§ **Исходный текст**
----------------
№3, 1989/Жизнь. Искусство. Критика

Стрела в полете (Уроки биографии Ю. Домбровского)

Он был похож на летящую стрелу и никогда не менял направления своего полета.

(Чабуа Амирэджиби. Из беседы)

Я горяч и в правде черт.

Державин

Чабуа Амирэджиби знал Юрия Домбровского особым знанием – по местам отдаленным… В тех краях и тех условиях человек, надо полагать, виден исчерпывающе – жестко и точно, и потому формула о стреле, неуклонно верной энергии и направлению своего полета, – даже при допуске на «профессиональную», писательскую афористичность, – крепко запомнилась.  Домбровского арестовывали четырежды; география его ссылок от Алма-Аты до Колымы и Тайшетского Озерлага, который он сам определил просто- «страшный» 1.

Нормальная, обыденная жизнь была изуродована – она постоянно прерывалась, вычеркивалась, и эти зияния, этот неукоснительно настигающий пунктир не могли не сказаться на формировании писательской судьбы Домбровского. Они придали ей яростную, непреклонную нравственную непримиримость, несгибаемое желание сказать свое несмотря ни на что. Тут уместно – безо всяких скидок – лютеровское: «Стою на том и не могу иначе»… Всем внутренним строем своих книг Домбровский говорил с читателем, и современным и будущим, о том, чему сам так хорошо и горько знал цену. Говорил в ту пору, когда за подобное еще не поощряли, не поднимали на щит «духовного вождя», а просто сажали снова. Он писал об истинном и высоком, самоценном человеческом достоинстве, которое всегда борется с тем, что гнет его и корежит, о несовместимости «гения и злодейства», о верности себе и своему общественному, гражданскому предназначению.
----------------
§ **Исходные данные**
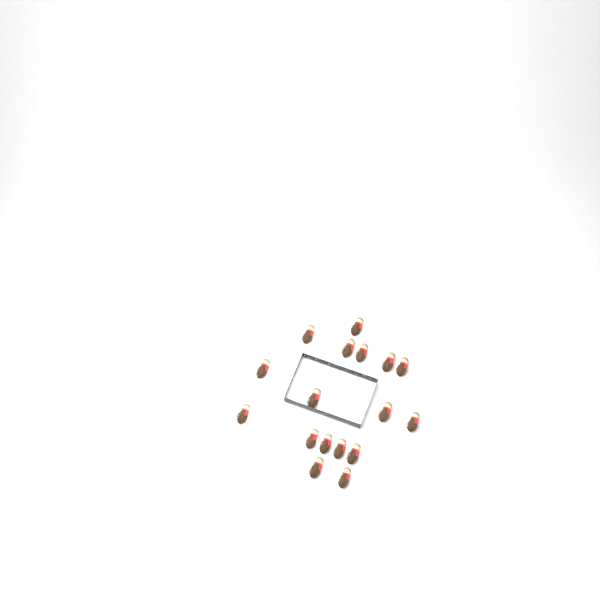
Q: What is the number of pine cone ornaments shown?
----------------
§ **Задание**
Допишите очерк о судьбе и книгах Юрия Домбровского, начав сразу после его последнего предложения.

§ **Ответ к заданию**
Пафос его – глубинен, он внутри этой прозы, ибо интонационно она ровна и сдержанна. В ней много от ученого, от исследователя – хранителя и толмача «древностей». «Глагол времен», помянутый Державиным и почти неразличимый для многих в толще веков, был внятен для Домбровского. В прозе его явствен постоянный, пронесенный через всю жизнь интерес к истории и то помноженное на личный, выстраданный опыт ее понимание, когда автор прекрасно отдает себе отчет в том, что минувшее всегда переходит и врастает в последующее, повторяясь и предостерегая… Потому, например, выдержка из любимого Домбровским Тацита – он постоянно был на его рабочем столе, – выдержка, часто вспоминаемая им и приводимая, звучит нынче как прямая издательская аннотация к «Факультету ненужных вещей». Это слова о том, что гибель государства начинается с краха его законов, правосудия, что с человеком, лишенным их защиты, можно сделать все что угодно…

Эрудиция Домбровского была велика, она – истинная щедрость богатого! – обильно рассыпана в его книгах, от «Державина» до «Факультета», и оттого они, мудрые, горько-ироничные, изящно-сдержанные, могли бы ассоциироваться с какой-нибудь старинной, покойной библиотекой, притененными, зашторенными окнами, золотом корешков, кожей древних фолиантов… Но под неторопливо-мерным голосом исследователя рдел негаснущий уголь страсти, любви и ненависти, и кажущееся, обманчивое спокойствие голоса этой прозы – точно высший нагрев металла в кузнечном горне, когда синее железо постепенно делается красным, потом вишнево-багровым, соломенно-желтым и, наконец, – ослепительно белым, пышущим жаром предельного накала. Такой пламень всю библиотеку шутя сожжет, – какие уж тут зашторенные окна и древние фолианты!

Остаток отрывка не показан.